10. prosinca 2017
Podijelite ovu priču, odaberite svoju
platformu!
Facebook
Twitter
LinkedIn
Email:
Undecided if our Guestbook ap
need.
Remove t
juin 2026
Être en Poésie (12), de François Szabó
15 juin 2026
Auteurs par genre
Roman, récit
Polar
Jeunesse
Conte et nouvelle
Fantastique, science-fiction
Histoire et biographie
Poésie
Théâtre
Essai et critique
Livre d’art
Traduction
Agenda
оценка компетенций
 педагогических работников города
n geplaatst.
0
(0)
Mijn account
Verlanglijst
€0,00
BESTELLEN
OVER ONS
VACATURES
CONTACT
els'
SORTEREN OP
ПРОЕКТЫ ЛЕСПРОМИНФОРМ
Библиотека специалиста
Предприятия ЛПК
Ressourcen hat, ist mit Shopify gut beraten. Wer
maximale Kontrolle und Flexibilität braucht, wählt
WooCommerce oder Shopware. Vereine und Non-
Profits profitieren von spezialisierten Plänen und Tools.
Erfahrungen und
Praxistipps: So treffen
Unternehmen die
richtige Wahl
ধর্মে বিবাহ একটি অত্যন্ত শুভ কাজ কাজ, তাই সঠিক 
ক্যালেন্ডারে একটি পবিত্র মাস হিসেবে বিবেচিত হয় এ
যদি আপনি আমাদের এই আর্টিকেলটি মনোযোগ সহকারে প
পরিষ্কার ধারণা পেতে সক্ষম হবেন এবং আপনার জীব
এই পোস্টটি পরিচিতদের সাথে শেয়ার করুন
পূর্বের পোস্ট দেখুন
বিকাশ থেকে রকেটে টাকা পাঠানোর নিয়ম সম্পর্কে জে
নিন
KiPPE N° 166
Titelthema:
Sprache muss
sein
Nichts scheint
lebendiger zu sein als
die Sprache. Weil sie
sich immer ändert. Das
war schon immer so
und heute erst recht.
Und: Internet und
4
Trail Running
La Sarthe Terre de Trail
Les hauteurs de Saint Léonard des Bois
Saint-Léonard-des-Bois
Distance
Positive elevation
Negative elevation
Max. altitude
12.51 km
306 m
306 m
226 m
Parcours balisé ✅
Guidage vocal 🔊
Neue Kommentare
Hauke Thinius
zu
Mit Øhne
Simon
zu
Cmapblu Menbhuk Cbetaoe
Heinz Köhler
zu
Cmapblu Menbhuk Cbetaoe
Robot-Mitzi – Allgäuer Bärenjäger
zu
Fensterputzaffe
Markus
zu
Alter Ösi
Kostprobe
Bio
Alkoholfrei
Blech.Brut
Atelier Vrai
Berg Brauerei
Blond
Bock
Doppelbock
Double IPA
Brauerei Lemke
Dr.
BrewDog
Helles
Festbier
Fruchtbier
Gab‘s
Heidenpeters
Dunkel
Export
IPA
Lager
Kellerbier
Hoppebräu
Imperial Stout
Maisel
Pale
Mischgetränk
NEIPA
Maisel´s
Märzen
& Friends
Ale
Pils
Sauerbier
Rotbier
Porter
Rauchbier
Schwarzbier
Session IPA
....................
For the data above, state how many of its lines contain the word "Poésie", giving no other text.

2